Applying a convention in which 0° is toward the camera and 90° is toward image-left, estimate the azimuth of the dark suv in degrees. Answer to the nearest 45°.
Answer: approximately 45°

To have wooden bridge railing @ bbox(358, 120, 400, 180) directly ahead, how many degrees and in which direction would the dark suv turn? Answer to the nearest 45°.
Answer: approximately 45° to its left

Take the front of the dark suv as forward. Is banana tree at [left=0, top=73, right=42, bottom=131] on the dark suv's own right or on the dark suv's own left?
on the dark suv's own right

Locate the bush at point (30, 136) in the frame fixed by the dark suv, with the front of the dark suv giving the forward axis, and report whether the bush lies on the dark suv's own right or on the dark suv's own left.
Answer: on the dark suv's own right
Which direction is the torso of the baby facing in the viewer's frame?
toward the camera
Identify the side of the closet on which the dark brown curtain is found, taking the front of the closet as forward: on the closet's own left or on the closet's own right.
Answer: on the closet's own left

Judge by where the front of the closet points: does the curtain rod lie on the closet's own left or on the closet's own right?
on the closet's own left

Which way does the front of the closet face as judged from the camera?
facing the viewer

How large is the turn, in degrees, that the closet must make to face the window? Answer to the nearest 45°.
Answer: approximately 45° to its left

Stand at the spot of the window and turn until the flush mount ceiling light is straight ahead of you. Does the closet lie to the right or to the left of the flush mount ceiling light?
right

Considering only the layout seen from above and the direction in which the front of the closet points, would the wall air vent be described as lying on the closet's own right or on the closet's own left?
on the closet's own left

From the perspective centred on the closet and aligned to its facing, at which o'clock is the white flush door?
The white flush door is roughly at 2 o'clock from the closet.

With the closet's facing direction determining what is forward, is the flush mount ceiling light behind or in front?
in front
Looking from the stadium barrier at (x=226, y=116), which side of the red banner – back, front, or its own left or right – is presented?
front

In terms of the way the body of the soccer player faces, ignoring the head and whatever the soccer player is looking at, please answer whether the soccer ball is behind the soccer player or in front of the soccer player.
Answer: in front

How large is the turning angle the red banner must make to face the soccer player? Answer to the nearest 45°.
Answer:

____

## [What the exercise asks]
Copy out all the rows above with "orange cone" substituted for "soccer ball", changing nothing else.

## [Written solution]
Applying a convention in which 0° is toward the camera and 90° is toward image-left, estimate the azimuth of the dark suv in degrees. Answer to the nearest 45°.
Answer: approximately 45°

To have wooden bridge railing @ bbox(358, 120, 400, 180) directly ahead, how many degrees and in which direction would the dark suv turn? Answer to the nearest 45°.
Answer: approximately 45° to its left

Take the front of the dark suv as forward. Is banana tree at [left=0, top=73, right=42, bottom=131] on the dark suv's own right or on the dark suv's own left?
on the dark suv's own right

Locate the bush at point (30, 136) in the frame fixed by the dark suv, with the front of the dark suv giving the forward axis, and report whether the bush lies on the dark suv's own right or on the dark suv's own left.
Answer: on the dark suv's own right
Which direction is the torso of the baby facing in the viewer's frame?
toward the camera
Identify the side of the closet on which the dark brown curtain is found, taking the front of the closet as forward: on the closet's own left or on the closet's own right.
Answer: on the closet's own left

Judge by where the front of the closet points: does the curtain rod lie on the closet's own left or on the closet's own right?
on the closet's own left

Which way does the front of the closet face as judged from the camera?
facing the viewer

How large is the turn, in degrees, that the closet must make to face the window? Answer to the nearest 45°.
Answer: approximately 45° to its left

Stand at the spot of the window and turn until the flush mount ceiling light is straight ahead of you. Does the closet lie to the right or to the left of the flush mount ceiling light?
right

Considering only the layout seen from above and the direction in which the front of the closet points, would the wall air vent be described as lying on the closet's own right or on the closet's own left?
on the closet's own left

From the perspective centred on the closet and aligned to its facing, at which o'clock is the white flush door?
The white flush door is roughly at 2 o'clock from the closet.

With the closet's facing direction determining what is forward, is the flush mount ceiling light behind or in front?
in front
Looking from the stadium barrier at (x=226, y=116), which side of the red banner – back, front, or its own left or right – is presented?
front

In terms of the way the body of the soccer player faces, ignoring the head and whatever the soccer player is looking at, please answer whether the orange cone is behind the soccer player or in front of the soccer player.
Answer: in front

How large is the turning angle the red banner must make to face the soccer player? Answer to the nearest 45°.
Answer:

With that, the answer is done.